Rogelio está sin sombrero y su pelo negro, sin una sola cana, brilla, liso, cayendo a los costados de la cabeza, sobre las orejas. Detrás está la casa y más arriba la copa de los árboles y el cielo azul y entre la miríada de hojas verdes, la luz ya declinante. Wenceslao está parado sobre la sombra de Rogelio.
– Quieren que vos vayas con ellas y le digas que venga -dice Rogelio-. ¿No te parece que hace mal en no venir? Rosa dice que si ella no viene la va dar por muerta. Rosa está enojada porque dice que para ella nosotros no somos nada. Se le va la mano, ya, quedándose también este año, ¿no te parece?
Wenceslao mira a Rogelio.
– Córrete unos pasos para atrás -dice.
– ¿Qué? -dice Rogelio, y queda con la boca abierta.
– Dos o tres pasos -dice Wenceslao.
Rogelio retrocede; primero un paso, deteniéndose, y después dos más. Wenceslao lo sigue pisando su sombra, y cuando la sombra se desliza hacia atrás, acompañando el cuerpo de Rogelio, Wenceslao la pisa con el pie, produciendo unos golpes sordos. Después se queda inmóvil.
– No se puede -dice, mirando otra vez a Rogelio-. Se va por abajo. Decile a Rosa que pruebe ella, a ver si es que puede.
Rogelio se da vuelta y marcha en dirección a la casa, sacudiendo la cabeza.
– Viejo loco -dice.
– A ver, cuñado -dice Wenceslao-. Dígale a su mujer que venga y trate.
– Estás colifato -dice Rogelio, sin darse vuelta, caminando en dirección a la casa. Siguiéndolo, detrás suyo, el cuerpo magro de Wenceslao parece todavía más diminuto.
– Dígale. Dígale -dice Wenceslao-. Dígale que venga y que trate.
– ¿Dónde te habías metido? -dice Rosa, después que pasan junto a la bomba y doblan hacia el patio delantero. Teresa está sentada en la esquina de la mesa, con la silla vuelta hacia el rancho, y detrás suyo se hallan de pie Josefa y la Negra.

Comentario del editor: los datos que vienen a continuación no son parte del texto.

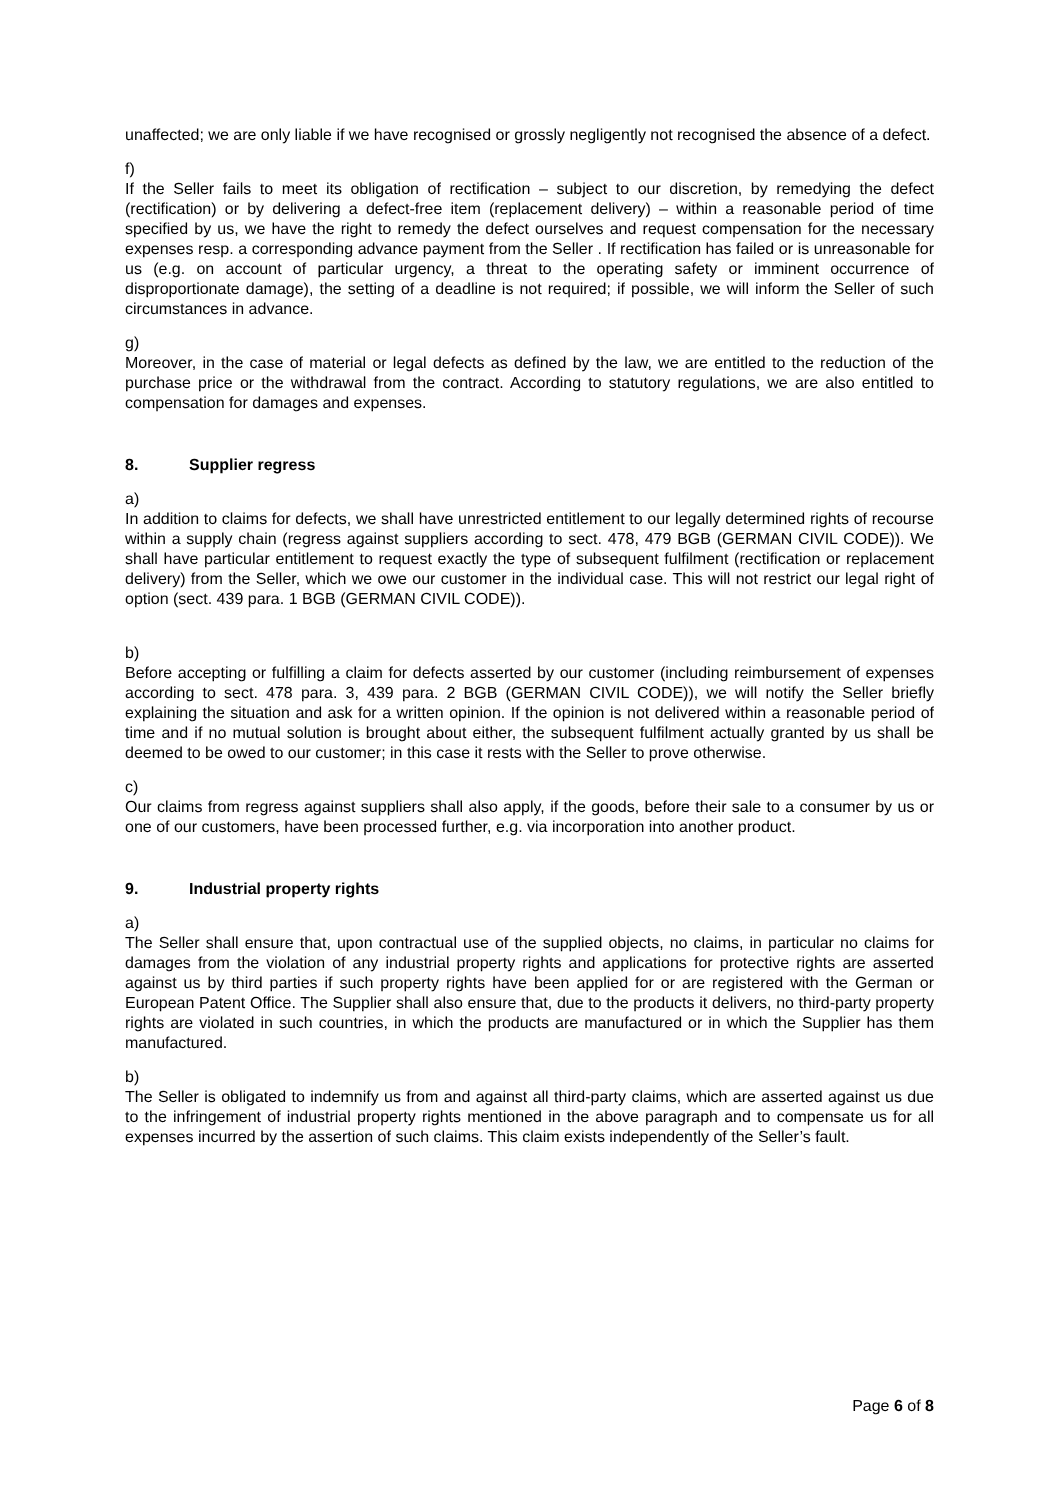unaffected; we are only liable if we have recognised or grossly negligently not recognised the absence of a defect.
f)
If the Seller fails to meet its obligation of rectification – subject to our discretion, by remedying the defect (rectification) or by delivering a defect-free item (replacement delivery) – within a reasonable period of time specified by us, we have the right to remedy the defect ourselves and request compensation for the necessary expenses resp. a corresponding advance payment from the Seller . If rectification has failed or is unreasonable for us (e.g. on account of particular urgency, a threat to the operating safety or imminent occurrence of disproportionate damage), the setting of a deadline is not required; if possible, we will inform the Seller of such circumstances in advance.
g)
Moreover, in the case of material or legal defects as defined by the law, we are entitled to the reduction of the purchase price or the withdrawal from the contract. According to statutory regulations, we are also entitled to compensation for damages and expenses.
8. Supplier regress
a)
In addition to claims for defects, we shall have unrestricted entitlement to our legally determined rights of recourse within a supply chain (regress against suppliers according to sect. 478, 479 BGB (GERMAN CIVIL CODE)). We shall have particular entitlement to request exactly the type of subsequent fulfilment (rectification or replacement delivery) from the Seller, which we owe our customer in the individual case. This will not restrict our legal right of option (sect. 439 para. 1 BGB (GERMAN CIVIL CODE)).
b)
Before accepting or fulfilling a claim for defects asserted by our customer (including reimbursement of expenses according to sect. 478 para. 3, 439 para. 2 BGB (GERMAN CIVIL CODE)), we will notify the Seller briefly explaining the situation and ask for a written opinion. If the opinion is not delivered within a reasonable period of time and if no mutual solution is brought about either, the subsequent fulfilment actually granted by us shall be deemed to be owed to our customer; in this case it rests with the Seller to prove otherwise.
c)
Our claims from regress against suppliers shall also apply, if the goods, before their sale to a consumer by us or one of our customers, have been processed further, e.g. via incorporation into another product.
9. Industrial property rights
a)
The Seller shall ensure that, upon contractual use of the supplied objects, no claims, in particular no claims for damages from the violation of any industrial property rights and applications for protective rights are asserted against us by third parties if such property rights have been applied for or are registered with the German or European Patent Office. The Supplier shall also ensure that, due to the products it delivers, no third-party property rights are violated in such countries, in which the products are manufactured or in which the Supplier has them manufactured.
b)
The Seller is obligated to indemnify us from and against all third-party claims, which are asserted against us due to the infringement of industrial property rights mentioned in the above paragraph and to compensate us for all expenses incurred by the assertion of such claims. This claim exists independently of the Seller’s fault.
Page 6 of 8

Rosa está parada en el sol, cerca de la pared blanca.
– Estaba durmiendo -dice Rogelio.
– Hace una hora que te estamos buscando -dice Rosa.
– ¿Una hora? -dice Wenceslao-. Si no dormí ni diez minutos.
– Son casi las cinco y media-dice Rogelio-. Has estado durmiendo más de dos horas.
– Me parecía que eran las tres y media o las cuatro y que no había dormido ni diez minutos -dice Wenceslao.
– Bueno, a ver, ahora que no están los vicios -dice Rogelio-. ¿Qué hacemos con tu mujer?
– ¿No vas a venir con nosotras a buscarla? -dice Rosa-. Capaz que si vamos solas no quiere venir.
– Este viejo está loco -dice Rogelio riéndose-. Se volvió loco de golpe y ahora no sirve para nada.
– Vayan solas -dice Wenceslao.
– Vos sos más cabeza dura que ella -dice Rosa.
La pollera multicolor de la Negra se mueve y avanza.
– ¿Qué le pasa a la tía, tío? -dice la Negra -. ¿Por qué no quiere venir? Vaya y dígale que estamos nosotras y que tenemos ganas de verla.
– Sí, tío -dice Josefa-. Vaya y dígale. Nosotras nos vamos mañana a la mañana y queremos verla.
Wenceslao mira la blusa amarilla y después la cara redonda y oscura de la Negra.
– Tu tía está de duelo -dice-. No quiere venir porque dice que está de duelo.
– ¿De duelo? -dice la Negra -. ¿Por qué de duelo? ¿Quién se murió?
La voz ceceante de Teresa se hace oír débil.
– Por tu primo, Dios lo tenga en la gloria, pobrecito -dice.
– Dios lo tenga en la gloria, sí -dice Rosa-. ¿Pero ella por qué no fue y se enterró con él?
– Bueno, Rosa -dice Rogelio.
– Dejala hablar -dice Wenceslao-. Tiene razón.
– Tenía que haber ido y enterrarse con él -dice Rosa-. Y sus hermanas, ¿qué somos? Hace seis años que no pisa mi casa.
– Tiene razón -dice Wenceslao.
– Nosotras nos vamos mañana a la mañana, tío -dice la Negra – y la queremos ver. Hace dos años que no la vemos.
– ¿Entonces nos acompañas? -dice Rosa.
– No -dice Wenceslao.
– Es peor que ella -dice Rogelio-. Viejo loco.
Wenceslao se ríe.
– Decile a tu mujer que vaya y trate de pisar esa sombra -dice.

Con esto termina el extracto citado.